As Arlington County continues to grow in population and in services provided by the county government, the need for more land to support those services is increasing, says County Manager Mark Schwartz.
Schwartz spoke about the land needs in a county-produced video, above, which was released late last week.
He pointed out that only 12 percent of county- and school-owned land is designated for support services — maintenance yards, storage facilities, etc.
“This is not enough space,” Schwartz said.
Putting the need in perspective, Schwartz pointed out that the county last year filled 12,000 potholes over its 975 lane miles of roadway, repaired 271 water main breaks over its 525 miles of water mains, and facilitated 3.1 million rides on its 65 (soon to be 90, by 2020) ART buses.
All of that work and maintenance requires support facilities, and the county’s current facilities are getting too crowded.

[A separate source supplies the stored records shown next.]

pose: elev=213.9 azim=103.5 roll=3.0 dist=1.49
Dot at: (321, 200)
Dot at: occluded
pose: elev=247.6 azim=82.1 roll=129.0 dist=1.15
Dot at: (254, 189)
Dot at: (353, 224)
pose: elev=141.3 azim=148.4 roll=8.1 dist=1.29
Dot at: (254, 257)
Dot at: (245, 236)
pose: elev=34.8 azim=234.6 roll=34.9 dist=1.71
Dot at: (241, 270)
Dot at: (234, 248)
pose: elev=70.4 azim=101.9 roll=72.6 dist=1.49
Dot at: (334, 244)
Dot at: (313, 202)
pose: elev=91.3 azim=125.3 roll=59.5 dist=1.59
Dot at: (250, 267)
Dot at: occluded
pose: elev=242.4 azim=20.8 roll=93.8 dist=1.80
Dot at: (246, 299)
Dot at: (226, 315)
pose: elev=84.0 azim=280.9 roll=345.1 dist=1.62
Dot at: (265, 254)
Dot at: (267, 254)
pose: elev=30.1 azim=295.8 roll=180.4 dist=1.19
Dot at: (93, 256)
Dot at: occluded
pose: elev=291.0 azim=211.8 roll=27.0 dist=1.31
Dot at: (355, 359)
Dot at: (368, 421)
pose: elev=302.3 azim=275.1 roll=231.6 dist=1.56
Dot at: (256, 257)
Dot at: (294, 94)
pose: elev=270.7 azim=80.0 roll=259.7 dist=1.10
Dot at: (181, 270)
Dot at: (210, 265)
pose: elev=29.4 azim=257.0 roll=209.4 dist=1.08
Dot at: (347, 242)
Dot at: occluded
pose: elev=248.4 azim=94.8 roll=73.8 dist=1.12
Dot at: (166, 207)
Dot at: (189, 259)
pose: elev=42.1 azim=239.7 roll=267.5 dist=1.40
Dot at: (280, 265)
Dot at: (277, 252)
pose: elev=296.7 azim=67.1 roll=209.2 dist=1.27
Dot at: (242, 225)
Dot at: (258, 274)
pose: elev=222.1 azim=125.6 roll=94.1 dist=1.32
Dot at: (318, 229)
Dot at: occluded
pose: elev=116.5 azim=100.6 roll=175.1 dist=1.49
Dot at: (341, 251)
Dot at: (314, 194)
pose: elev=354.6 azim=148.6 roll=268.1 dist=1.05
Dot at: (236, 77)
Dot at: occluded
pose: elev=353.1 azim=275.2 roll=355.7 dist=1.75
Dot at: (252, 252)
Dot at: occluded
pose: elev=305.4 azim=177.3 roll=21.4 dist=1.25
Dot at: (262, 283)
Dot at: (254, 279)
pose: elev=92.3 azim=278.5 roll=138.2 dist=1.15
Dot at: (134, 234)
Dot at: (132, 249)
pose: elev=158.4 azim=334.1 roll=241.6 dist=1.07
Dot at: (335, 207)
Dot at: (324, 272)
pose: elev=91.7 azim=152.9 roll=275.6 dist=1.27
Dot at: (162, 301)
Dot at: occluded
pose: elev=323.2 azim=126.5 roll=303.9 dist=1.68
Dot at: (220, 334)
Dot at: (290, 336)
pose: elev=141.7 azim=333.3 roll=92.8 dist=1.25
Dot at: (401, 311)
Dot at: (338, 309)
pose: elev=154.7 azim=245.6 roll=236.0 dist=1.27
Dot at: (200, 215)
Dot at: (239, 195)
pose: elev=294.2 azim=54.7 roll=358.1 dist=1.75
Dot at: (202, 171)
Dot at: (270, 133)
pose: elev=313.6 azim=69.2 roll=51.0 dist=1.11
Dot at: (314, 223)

Schwartz said that supporting the “needs and wants of this community” is “a real challenge with limited space,” which will require “smart and tough decisions about addressing these needs.”
Arlington County is currently considering a $30 million land acquisition near Washington-Lee High School and subsequent, proposed land swap, which would provide additional property near Shirlington in exchange for a portion of the acquired land.
Together, the two actions would add a net 7.3 acres of industrial-zoned land to county ownership.
In the video, Schwartz said the land swap proposal is “attractive,” but noted that no decisions have been made yet.
“We wanted to be transparent and release the proposal as soon as possible,” he said. At its Dec. 13 meeting, the County Board is expected to direct Schwartz to move forward with negotiations on the proposal.